Report gitlab-runner job activity
Release notes
A new GitLab Runner executor has been introduced to provide you with insights on the system behavior of your jobs.
Problem to solve
We already have Package Hunter to monitor system behvior when installing dependencies.
This issue is to discuss the extension of the idea behind Package Hunter to the GitLab Runner: We don't have any insights about the network connections, filesystem activity, ..., generated by CI jobs.
Network connectivity can be filtered on self-hosted instances, because the runners are generally running in an isolated (possibly offline) environment, with firewalls to restrict traffic.

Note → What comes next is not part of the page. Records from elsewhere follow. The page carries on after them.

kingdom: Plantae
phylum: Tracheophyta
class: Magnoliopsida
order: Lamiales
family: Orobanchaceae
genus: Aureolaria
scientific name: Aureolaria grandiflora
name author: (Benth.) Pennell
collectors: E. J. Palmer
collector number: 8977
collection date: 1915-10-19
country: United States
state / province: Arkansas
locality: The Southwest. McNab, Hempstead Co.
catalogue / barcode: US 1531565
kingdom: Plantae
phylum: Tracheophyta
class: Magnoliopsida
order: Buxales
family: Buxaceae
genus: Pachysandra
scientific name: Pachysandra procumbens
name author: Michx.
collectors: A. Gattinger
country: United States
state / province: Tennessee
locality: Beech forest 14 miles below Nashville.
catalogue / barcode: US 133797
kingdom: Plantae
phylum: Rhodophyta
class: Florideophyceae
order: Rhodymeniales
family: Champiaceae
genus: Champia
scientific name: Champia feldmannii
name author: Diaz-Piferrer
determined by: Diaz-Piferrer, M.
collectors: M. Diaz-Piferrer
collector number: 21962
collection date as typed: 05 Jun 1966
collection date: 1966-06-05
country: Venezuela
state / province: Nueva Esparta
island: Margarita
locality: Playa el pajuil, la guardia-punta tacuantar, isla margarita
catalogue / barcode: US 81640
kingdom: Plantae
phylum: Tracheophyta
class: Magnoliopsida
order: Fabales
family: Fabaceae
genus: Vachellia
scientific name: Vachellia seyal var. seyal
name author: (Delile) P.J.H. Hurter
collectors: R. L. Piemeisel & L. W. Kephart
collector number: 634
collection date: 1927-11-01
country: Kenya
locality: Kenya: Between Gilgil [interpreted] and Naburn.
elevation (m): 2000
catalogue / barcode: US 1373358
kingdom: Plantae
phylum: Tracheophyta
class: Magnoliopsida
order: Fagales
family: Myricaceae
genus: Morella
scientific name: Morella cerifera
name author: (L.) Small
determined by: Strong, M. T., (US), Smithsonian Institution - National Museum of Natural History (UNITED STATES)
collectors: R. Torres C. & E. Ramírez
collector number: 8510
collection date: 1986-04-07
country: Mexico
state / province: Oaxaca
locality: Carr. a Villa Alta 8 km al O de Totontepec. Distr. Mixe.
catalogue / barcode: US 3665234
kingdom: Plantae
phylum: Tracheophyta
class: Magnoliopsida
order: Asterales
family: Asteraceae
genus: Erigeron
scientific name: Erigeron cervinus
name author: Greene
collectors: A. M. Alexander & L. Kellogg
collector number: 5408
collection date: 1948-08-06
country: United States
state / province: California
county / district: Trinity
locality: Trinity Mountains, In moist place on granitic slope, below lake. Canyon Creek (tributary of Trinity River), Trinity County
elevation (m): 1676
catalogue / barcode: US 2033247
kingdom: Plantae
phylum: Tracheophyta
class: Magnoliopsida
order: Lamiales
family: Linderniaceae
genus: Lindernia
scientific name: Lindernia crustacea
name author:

This is not available on gitlab.com, where the users have no choice other than accepting all traffic in an out. This is obviously a security issue for our customers.
Intended users
User experience goal
The user should be to use the UI or the API to get information about the system activity generated by a CI job.
Proposal
Users would select a new type of runners (or should it be the new default for the docker executor?), with augmented capabilities to record system activity.
Further details
Package Hunter is runner on specific runners, because they need some specific Linux kernel to run Falco under the hood. If we had runners with this kernel, we could report activity every job running, not only to check dependencies. This would allow our users to check themselves what network activity was done during any kind of job, and detect data exfiltration. This could have been useful for the recent Codecov security incident where the jobs would have had a trace of the malicious upload.